====== Teks yang Disediakan

Anak-anak sekalian….
Jangan engkau jual agama dengan buah tin. Jangan engkau jual agamamu dengan
buah tin para penguasa, para raja dan orang-orang kaya serta dengan memakan
barang haram. Jika kalian makan melalui agamamu, hatimu menghitam. Bagaimana
tidak menghitam sedang anda menyembah makhluk?
Wahai yang terhina… Bila saja di hatimu ada cahaya, pasti anda memisahkan mana yang haram, syubhat, mubah dan antara yang hitam di hati, melalui cahayaNya, dan antara mana yang mendekat pada hatimu dan menjauh dari hatimu. Hai si bodoh, aku tidak tahu kecuali usaha dan tawakkal pada Allah Azza wa-Jalla. Meraih melalui usaha, di awal iman, kemudian meraih dari Allah Azza wa-Jalla setelah tersingkapnya merantara antara dirimu dengan DiriNya. Bila hati kuat ia meraih dari Allah Azza wa-Jalla dari tangan makhluk atas perintah Allah azza wa-Jalla.
Adapun arti ucapanku,
“hilangnya perantara” adalah keterpakuan hati pada perantara dan kemusyrikan
ketika menjalankan perintah Allah Azza wa-Jalla, tuli dari pujian, cacian, dan
penerimaan serta penolakan mereka. Ketika diberi ia hanya melihat tindakan
Allah azza wa-Jalla, begitu juga jika gagal. Kaum sufi itu harus bias tuli,
bisu dan buta dari segala hal selain Allah Azza wa-Jalla. Tidak ada yang di
sisi mereka kecuali Dialah Sang Penolong, Dia yang merendahkan, memberi,
mencegah bahaya yang menimpa mereka, dan memberi manfaat pada mereka.
Di sisi mereka hanya
ada isi tanpa kulit, bening di atas bening, bagus di atas yang bagus. Semua
makhluk keluar dari hati mereka. Tak ada yang tersisa selain Allah Azza
wa-Jalla. Hanya ada dzikir yang rahasia padaNya, bukan pada yang lian. Ya Allah
limpahi kami rizki pengetahuan tentangMu.

============
====== Materi yang Diberikan

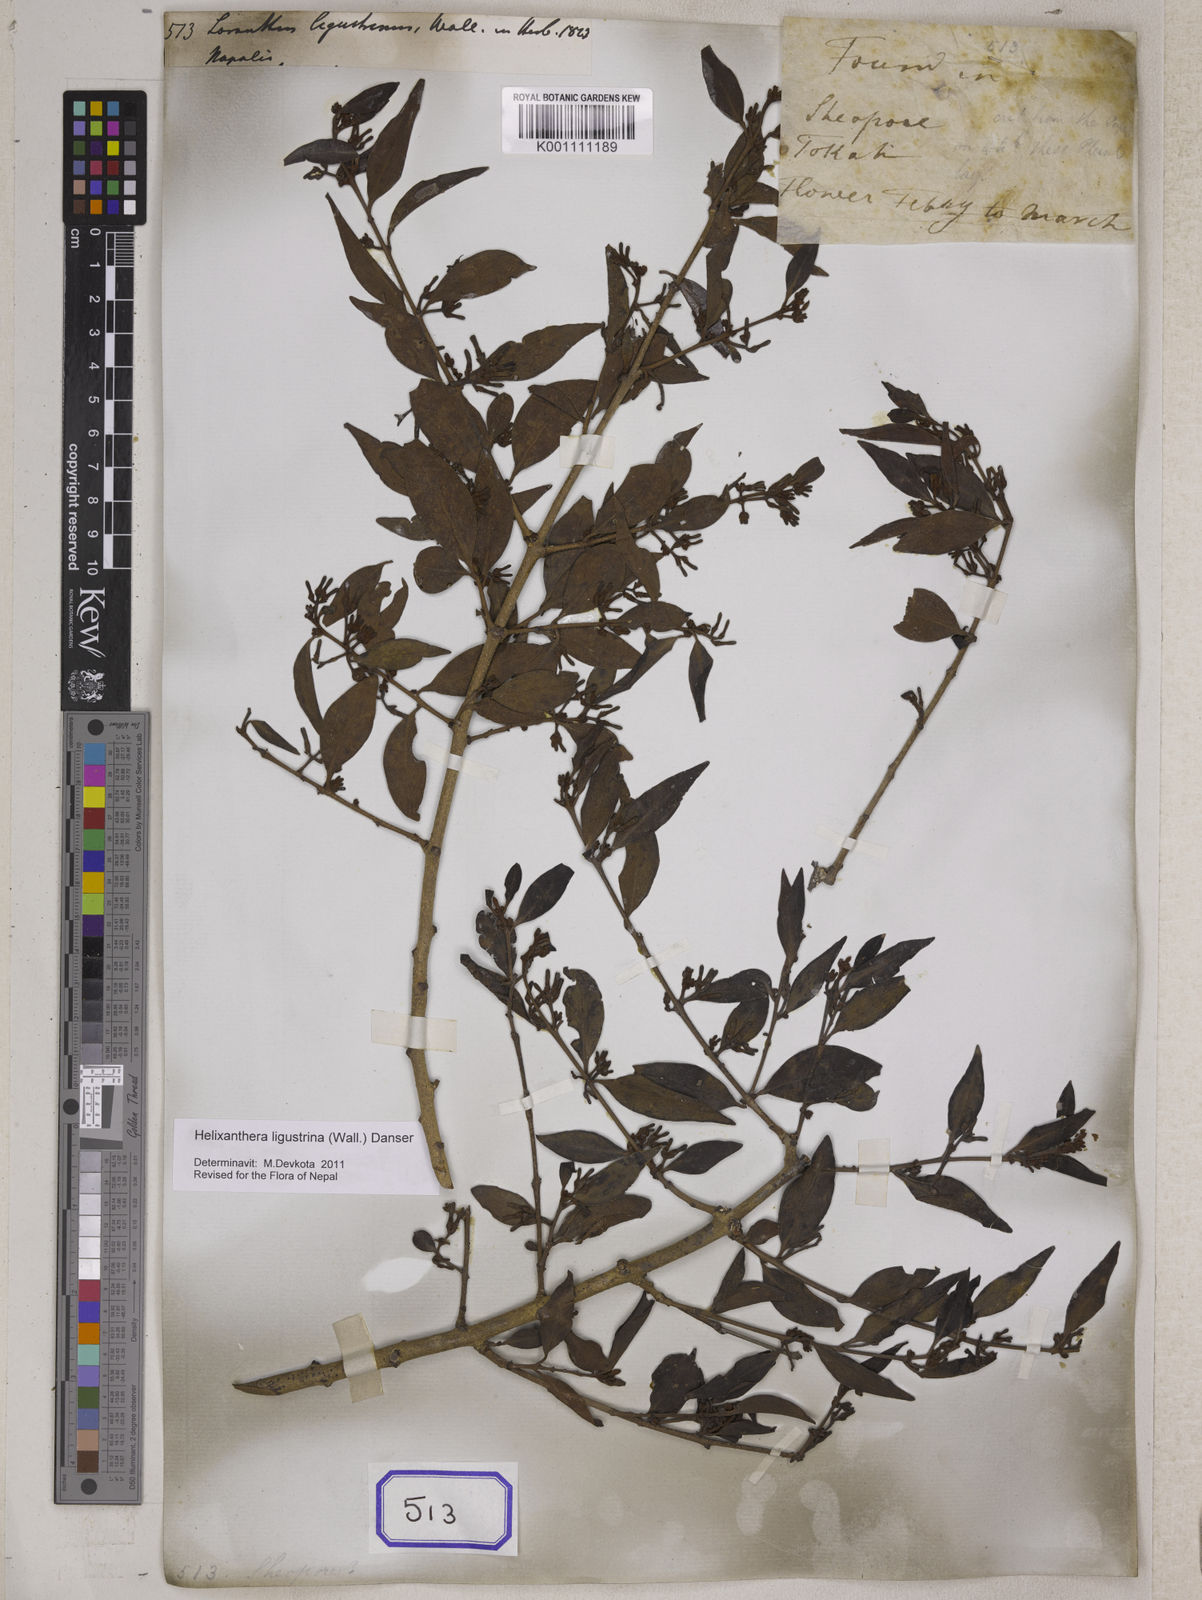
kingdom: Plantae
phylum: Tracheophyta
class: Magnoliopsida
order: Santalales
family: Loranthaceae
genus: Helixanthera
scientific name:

============

Rincian Soal ▸
Salin seluruh bagian teks tentang kaum sufi dari "Di sisi mereka" hingga "rizki pengetahuan tentangMu.", lalu ganti "dzikir" dengan "zikir". Materi ini terpisah dan tidak berkaitan dengan teks.

Jawaban Latihan ▸
Di sisi mereka hanya
ada isi tanpa kulit, bening di atas bening, bagus di atas yang bagus. Semua
makhluk keluar dari hati mereka. Tak ada yang tersisa selain Allah Azza
wa-Jalla. Hanya ada zikir yang rahasia padaNya, bukan pada yang lian. Ya Allah
limpahi kami rizki pengetahuan tentangMu.